> Text under study:
This is a good season.

Long-term, indefinite, slow-travel is really suiting our design as a family.  But… as with everything in life… there are sacrifices that we’ve needed to make.  It’s not all perfect (if there is such a thing)… and there are some things that I really miss about being settled in one house – and in one city.

Here’s an idea of stuff we’ve given up… and stuff we’ve gained…


  • Well – for a start, we’ve given up stuff.  Most of the time, this suits me just fine.  I like having less things to clean and organise.  I like having a small amount of belongings.  But, sometimes I get a bit tired of wearing the same clothes… and sometimes, I miss having a studio space – with my library of books and a cupboard full of art supplies.  And sometimes, I really wish I had more kitchen plastics… (and more dish cloths!)… and – right now – more spare blankets!
  • One of the things I miss most (if not *the* most) is the company of our closest family and friends.  I miss coffees with my sister and my mom.  I miss Saturday braais with our friends.  I miss Kelsey-conversations.  I miss the folk at Imagine.  I miss the familiar people… the people who *get* me… the people who know me and who love me, just the way I am.  The great irony is – of course – that we’re always missing somebody.  Our friends and family are scattered around the world… so there’s always someone who is missed… but, back in Joburg, there are less people to miss all at once.

> Job: Echo the whole slow-travel family text word for word. The material that comes next plays no part in any of this work.

> Supplied data:

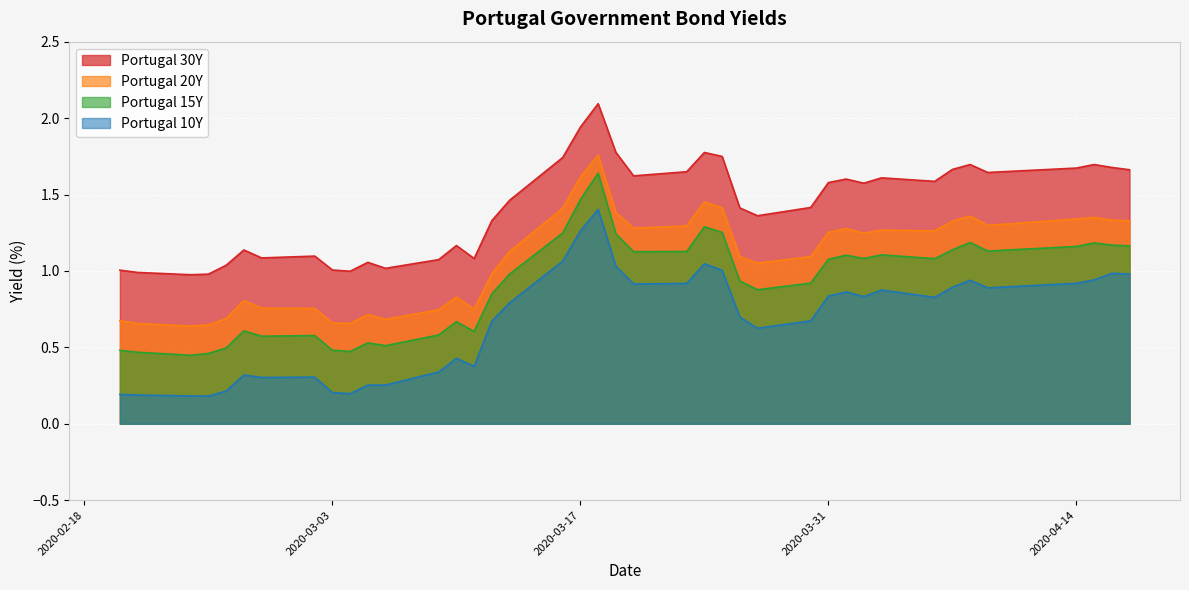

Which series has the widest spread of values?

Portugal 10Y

> Expected answer:
This is a good season.

Long-term, indefinite, slow-travel is really suiting our design as a family.  But… as with everything in life… there are sacrifices that we’ve needed to make.  It’s not all perfect (if there is such a thing)… and there are some things that I really miss about being settled in one house – and in one city.

Here’s an idea of stuff we’ve given up… and stuff we’ve gained…


  • Well – for a start, we’ve given up stuff.  Most of the time, this suits me just fine.  I like having less things to clean and organise.  I like having a small amount of belongings.  But, sometimes I get a bit tired of wearing the same clothes… and sometimes, I miss having a studio space – with my library of books and a cupboard full of art supplies.  And sometimes, I really wish I had more kitchen plastics… (and more dish cloths!)… and – right now – more spare blankets!
  • One of the things I miss most (if not *the* most) is the company of our closest family and friends.  I miss coffees with my sister and my mom.  I miss Saturday braais with our friends.  I miss Kelsey-conversations.  I miss the folk at Imagine.  I miss the familiar people… the people who *get* me… the people who know me and who love me, just the way I am.  The great irony is – of course – that we’re always missing somebody.  Our friends and family are scattered around the world… so there’s always someone who is missed… but, back in Joburg, there are less people to miss all at once.